* [INSTRUCTIONS TO FOLLOW]
The required output is every line from the beginning of the entries below through the line that includes "Page size: 1241x1754.", copied exactly.

* [TASK DATA]
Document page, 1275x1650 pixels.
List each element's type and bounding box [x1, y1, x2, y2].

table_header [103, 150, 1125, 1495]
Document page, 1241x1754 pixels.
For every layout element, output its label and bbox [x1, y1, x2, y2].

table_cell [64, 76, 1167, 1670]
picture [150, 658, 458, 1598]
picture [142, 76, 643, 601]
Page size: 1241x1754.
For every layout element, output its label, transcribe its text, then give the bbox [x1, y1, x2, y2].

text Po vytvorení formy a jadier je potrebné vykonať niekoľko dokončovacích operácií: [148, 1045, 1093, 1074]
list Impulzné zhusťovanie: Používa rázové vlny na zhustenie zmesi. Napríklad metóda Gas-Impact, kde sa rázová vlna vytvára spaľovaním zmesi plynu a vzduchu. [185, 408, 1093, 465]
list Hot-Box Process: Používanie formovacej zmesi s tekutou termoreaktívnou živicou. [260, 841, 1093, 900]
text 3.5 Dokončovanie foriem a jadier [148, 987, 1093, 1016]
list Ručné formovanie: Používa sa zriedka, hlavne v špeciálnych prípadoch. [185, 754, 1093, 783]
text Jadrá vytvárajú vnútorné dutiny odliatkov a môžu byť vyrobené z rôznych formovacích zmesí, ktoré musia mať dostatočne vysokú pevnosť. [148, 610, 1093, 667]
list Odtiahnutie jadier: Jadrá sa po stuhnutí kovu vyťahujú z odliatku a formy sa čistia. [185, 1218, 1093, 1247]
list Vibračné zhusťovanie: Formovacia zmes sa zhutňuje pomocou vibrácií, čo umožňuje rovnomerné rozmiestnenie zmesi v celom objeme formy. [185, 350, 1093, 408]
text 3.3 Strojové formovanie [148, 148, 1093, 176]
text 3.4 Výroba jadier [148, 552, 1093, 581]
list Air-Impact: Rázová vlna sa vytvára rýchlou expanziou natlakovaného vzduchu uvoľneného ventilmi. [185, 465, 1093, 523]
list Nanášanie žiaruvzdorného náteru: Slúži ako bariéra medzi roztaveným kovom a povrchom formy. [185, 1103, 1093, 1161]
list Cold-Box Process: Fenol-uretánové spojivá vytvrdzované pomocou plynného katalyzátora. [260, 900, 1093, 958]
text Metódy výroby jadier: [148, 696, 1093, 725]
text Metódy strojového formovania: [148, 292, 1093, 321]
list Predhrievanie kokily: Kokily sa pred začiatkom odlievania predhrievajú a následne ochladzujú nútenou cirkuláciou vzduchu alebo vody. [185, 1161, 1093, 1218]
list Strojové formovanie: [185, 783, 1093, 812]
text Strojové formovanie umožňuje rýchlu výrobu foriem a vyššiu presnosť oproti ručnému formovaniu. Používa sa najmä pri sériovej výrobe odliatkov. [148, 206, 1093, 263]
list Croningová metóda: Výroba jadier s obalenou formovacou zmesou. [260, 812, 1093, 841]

* [SOLUTION FOR THIS TASK]
Document page, 1275x1650 pixels.
List each element's type and bounding box [x1, y1, x2, y2].

table_header [103, 150, 1125, 1495]
Document page, 1241x1754 pixels.
For every layout element, output its label and bbox [x1, y1, x2, y2].

table_cell [64, 76, 1167, 1670]
picture [150, 658, 458, 1598]
picture [142, 76, 643, 601]
Page size: 1241x1754.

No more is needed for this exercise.